[Start of section]
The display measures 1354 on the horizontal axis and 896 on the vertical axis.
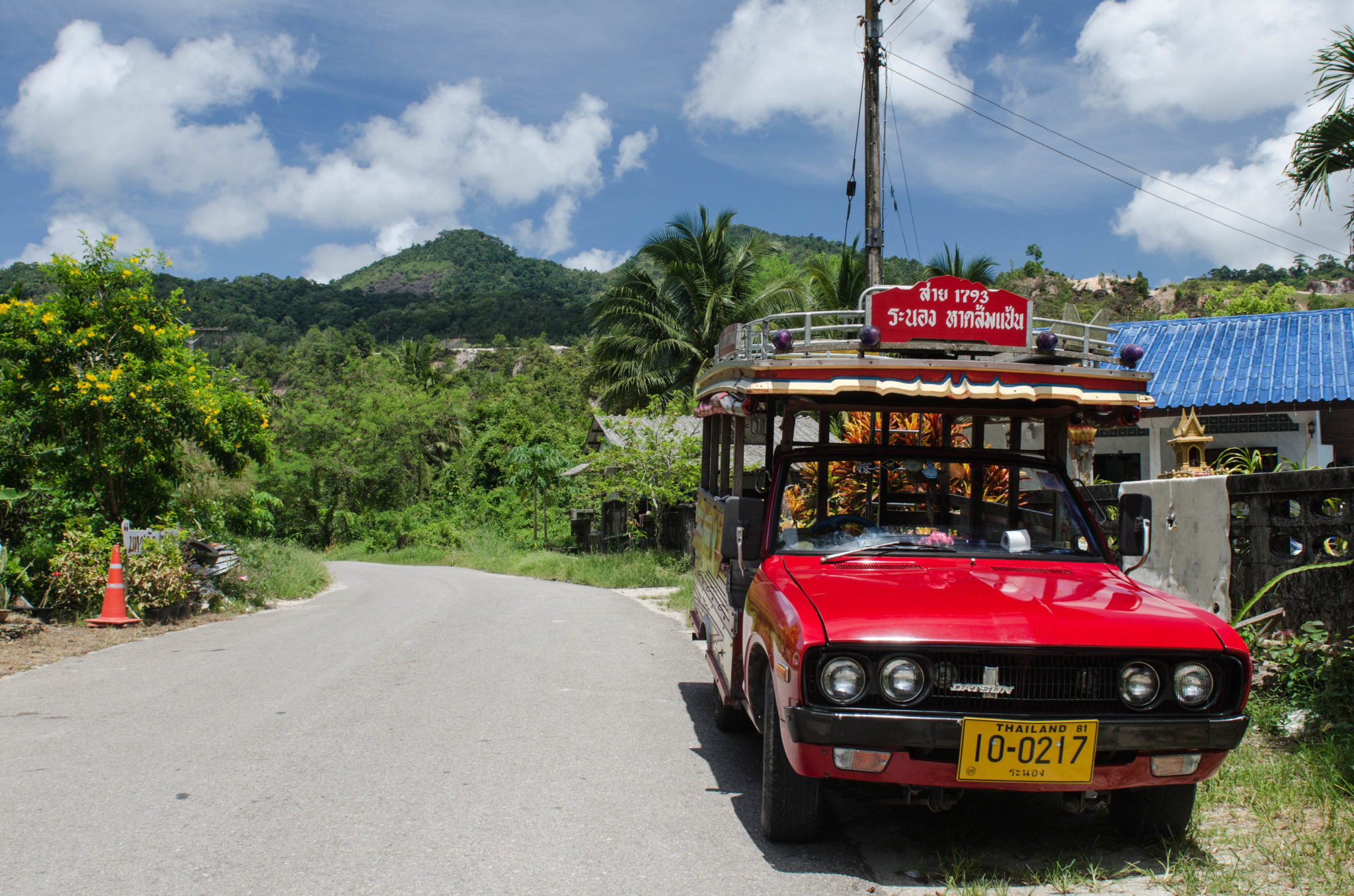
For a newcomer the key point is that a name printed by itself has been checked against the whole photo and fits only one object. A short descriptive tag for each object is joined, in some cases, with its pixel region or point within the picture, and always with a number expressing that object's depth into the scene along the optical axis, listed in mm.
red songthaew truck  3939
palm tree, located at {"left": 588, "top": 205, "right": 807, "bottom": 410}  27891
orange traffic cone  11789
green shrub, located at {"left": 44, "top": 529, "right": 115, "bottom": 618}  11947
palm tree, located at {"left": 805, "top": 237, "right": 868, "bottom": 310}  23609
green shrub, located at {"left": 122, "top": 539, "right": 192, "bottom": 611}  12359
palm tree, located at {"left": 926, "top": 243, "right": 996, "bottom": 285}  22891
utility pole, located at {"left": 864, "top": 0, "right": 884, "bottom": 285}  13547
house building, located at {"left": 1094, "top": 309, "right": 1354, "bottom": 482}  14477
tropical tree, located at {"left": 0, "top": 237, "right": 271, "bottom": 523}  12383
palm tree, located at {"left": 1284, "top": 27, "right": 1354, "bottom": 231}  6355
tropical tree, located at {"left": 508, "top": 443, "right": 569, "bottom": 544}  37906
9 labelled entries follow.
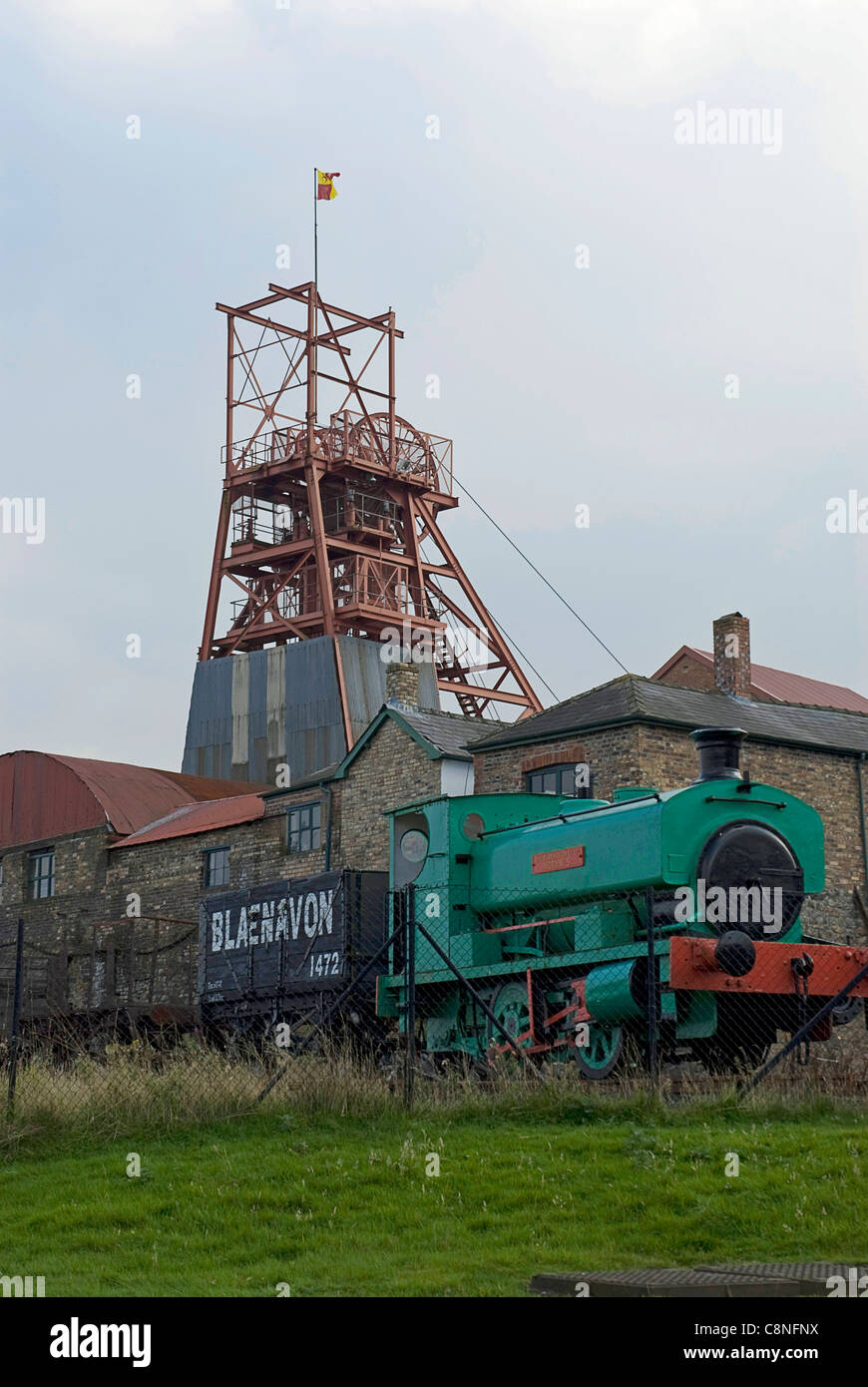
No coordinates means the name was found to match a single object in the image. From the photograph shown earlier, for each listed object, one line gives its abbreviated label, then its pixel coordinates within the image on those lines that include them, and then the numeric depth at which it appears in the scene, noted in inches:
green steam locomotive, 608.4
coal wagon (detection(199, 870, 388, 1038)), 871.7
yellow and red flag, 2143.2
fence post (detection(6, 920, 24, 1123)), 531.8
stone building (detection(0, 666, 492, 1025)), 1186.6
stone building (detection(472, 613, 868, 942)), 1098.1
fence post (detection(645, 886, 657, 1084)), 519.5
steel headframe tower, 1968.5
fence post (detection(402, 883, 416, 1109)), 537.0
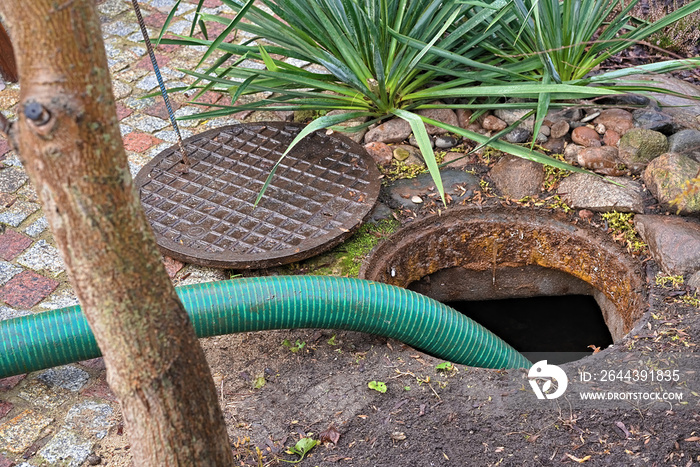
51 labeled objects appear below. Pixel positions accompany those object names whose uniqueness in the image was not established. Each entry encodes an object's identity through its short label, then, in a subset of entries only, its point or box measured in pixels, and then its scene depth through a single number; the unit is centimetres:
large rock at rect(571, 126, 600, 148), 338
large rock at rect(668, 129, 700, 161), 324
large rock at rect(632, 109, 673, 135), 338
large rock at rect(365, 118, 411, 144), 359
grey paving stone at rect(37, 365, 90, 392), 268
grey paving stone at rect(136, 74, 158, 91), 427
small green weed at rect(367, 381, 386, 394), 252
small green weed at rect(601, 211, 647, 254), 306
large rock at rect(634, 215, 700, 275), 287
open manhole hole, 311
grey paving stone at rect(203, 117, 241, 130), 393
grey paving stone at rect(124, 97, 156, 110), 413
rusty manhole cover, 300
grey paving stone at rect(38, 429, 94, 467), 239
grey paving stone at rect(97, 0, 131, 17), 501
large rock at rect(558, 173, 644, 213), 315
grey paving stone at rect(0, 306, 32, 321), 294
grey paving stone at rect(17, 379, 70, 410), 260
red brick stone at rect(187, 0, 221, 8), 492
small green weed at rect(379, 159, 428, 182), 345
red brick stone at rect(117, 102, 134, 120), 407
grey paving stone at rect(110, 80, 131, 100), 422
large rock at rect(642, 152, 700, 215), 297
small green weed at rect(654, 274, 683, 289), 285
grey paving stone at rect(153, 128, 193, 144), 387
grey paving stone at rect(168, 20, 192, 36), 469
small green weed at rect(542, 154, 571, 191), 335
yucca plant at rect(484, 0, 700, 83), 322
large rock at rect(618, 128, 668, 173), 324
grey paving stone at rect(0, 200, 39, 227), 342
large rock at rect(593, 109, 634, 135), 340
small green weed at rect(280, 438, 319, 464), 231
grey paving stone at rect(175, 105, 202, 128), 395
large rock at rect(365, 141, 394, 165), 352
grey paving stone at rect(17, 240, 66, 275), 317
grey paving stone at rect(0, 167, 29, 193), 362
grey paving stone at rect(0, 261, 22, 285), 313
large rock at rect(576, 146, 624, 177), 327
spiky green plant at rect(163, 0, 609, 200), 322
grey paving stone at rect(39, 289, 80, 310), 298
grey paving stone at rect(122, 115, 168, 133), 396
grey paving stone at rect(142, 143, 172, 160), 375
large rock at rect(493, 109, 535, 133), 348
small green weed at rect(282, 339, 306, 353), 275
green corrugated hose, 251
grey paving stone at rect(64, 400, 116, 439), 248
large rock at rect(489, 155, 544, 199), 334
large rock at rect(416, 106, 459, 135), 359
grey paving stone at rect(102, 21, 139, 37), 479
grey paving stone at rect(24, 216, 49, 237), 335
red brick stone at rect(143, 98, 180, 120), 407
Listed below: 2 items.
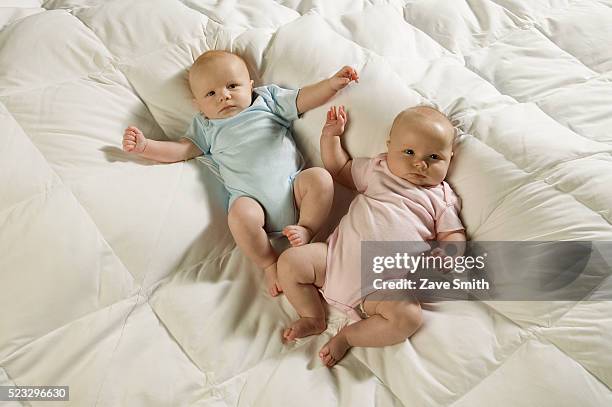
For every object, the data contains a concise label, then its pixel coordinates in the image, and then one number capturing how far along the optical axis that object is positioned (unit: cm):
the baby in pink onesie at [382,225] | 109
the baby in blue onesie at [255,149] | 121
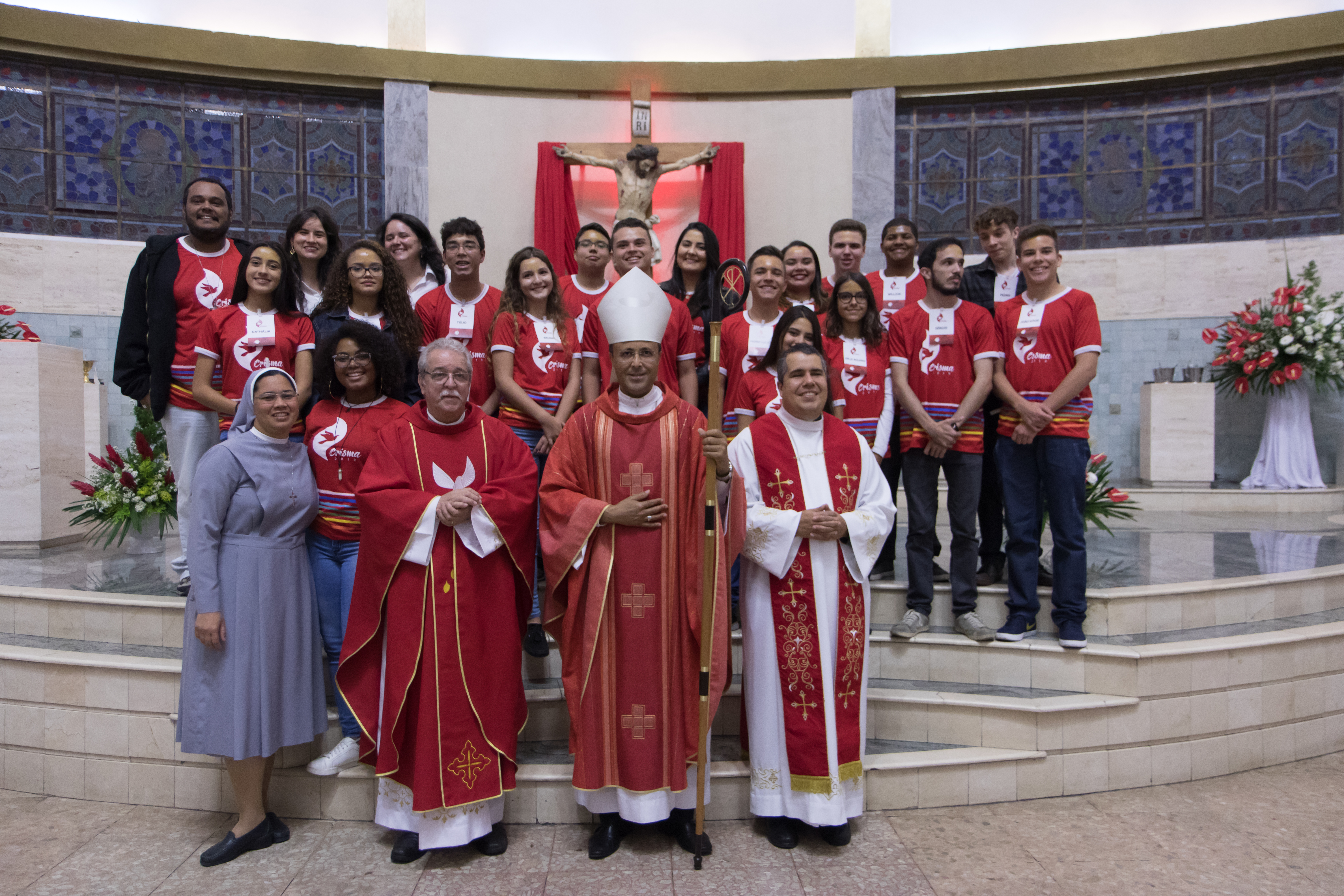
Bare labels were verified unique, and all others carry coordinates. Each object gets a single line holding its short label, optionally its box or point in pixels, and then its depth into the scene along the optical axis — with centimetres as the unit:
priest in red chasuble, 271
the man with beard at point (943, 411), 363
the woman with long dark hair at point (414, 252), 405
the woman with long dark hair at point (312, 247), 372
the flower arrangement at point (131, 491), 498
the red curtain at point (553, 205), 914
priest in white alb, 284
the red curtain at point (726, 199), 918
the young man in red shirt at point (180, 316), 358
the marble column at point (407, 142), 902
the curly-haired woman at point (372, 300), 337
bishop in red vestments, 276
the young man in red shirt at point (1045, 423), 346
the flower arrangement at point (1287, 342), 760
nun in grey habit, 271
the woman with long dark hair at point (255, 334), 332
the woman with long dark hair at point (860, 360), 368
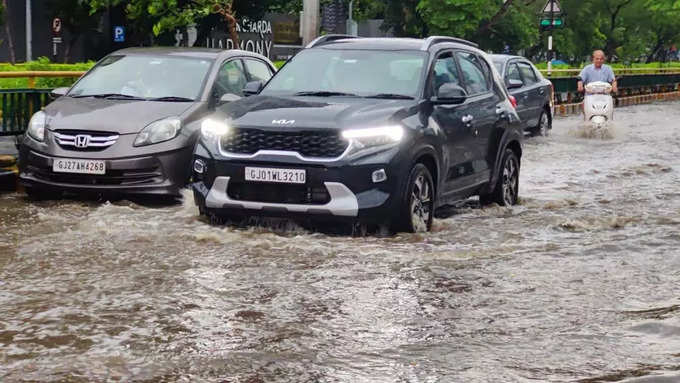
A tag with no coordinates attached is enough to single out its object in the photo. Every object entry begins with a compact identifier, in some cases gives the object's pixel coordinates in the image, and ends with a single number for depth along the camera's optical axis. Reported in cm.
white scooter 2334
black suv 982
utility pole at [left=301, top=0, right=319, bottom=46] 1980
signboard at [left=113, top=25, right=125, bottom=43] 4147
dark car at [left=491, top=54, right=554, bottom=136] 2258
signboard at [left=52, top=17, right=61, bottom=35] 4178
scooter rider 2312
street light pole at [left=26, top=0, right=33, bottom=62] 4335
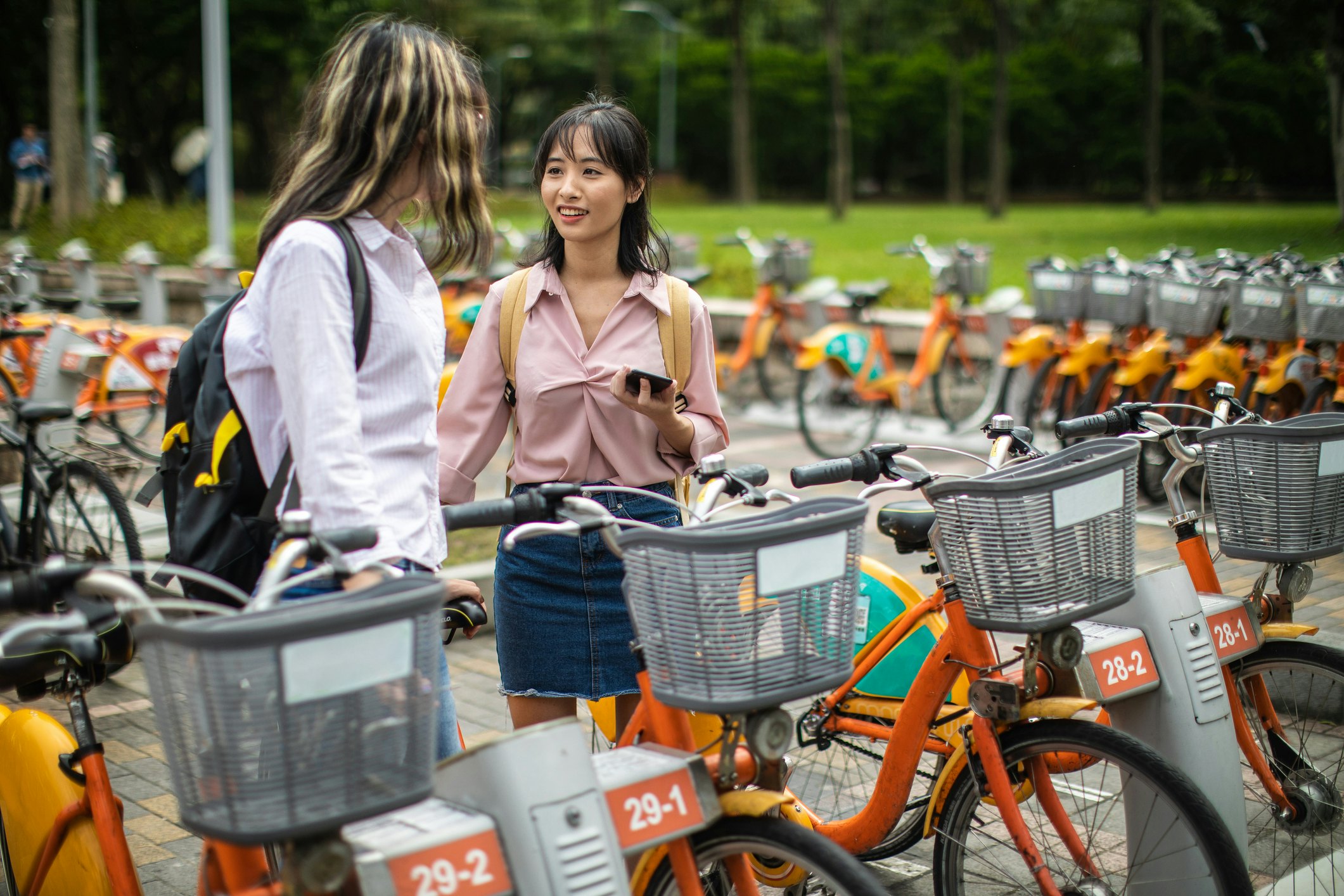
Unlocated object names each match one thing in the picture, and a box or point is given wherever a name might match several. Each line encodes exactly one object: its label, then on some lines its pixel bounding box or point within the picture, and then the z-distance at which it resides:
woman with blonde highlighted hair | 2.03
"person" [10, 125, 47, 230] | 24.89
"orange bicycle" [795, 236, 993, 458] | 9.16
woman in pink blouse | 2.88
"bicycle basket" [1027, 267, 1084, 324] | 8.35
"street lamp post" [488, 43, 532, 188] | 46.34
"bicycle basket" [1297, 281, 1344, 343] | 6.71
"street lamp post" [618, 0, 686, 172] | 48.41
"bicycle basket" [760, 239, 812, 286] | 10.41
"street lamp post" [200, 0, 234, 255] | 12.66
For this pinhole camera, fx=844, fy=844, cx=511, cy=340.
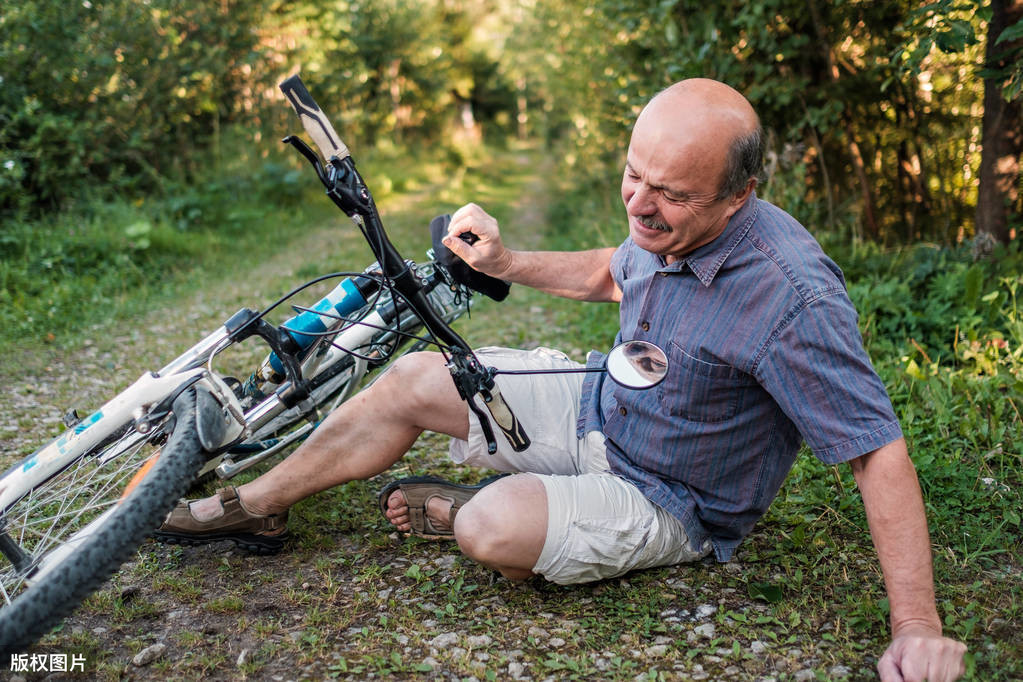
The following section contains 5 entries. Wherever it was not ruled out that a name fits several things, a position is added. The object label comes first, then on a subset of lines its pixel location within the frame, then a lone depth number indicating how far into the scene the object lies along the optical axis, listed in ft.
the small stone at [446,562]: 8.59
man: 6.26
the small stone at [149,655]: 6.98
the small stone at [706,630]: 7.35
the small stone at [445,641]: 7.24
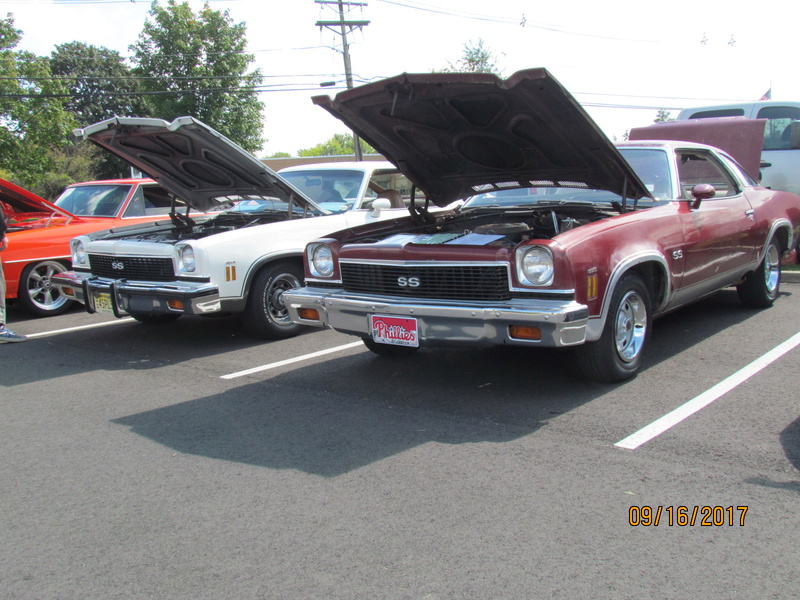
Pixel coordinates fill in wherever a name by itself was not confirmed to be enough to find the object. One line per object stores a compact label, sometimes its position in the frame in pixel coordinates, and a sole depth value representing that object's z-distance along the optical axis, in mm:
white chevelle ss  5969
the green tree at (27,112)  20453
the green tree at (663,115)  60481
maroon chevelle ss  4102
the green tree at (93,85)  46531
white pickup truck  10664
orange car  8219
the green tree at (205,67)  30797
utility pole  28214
[End of section]
**TASK TO COMPLETE**
The expected output is an exact copy of the lines from the top of the data above through the line containing "For a newcomer", both included, with every picture omitted.

**WRITTEN SOLUTION**
The display measures 1354 on the horizontal axis and 896 on the vertical axis.
For a newcomer the key point is that a name printed by itself has been checked against the whole photo and fits only one object. A short descriptive tag for each object is joined, in some cases, with its pixel region or point within the picture, and always with a number expressing that object's depth into the scene along the optical axis, listed in mm.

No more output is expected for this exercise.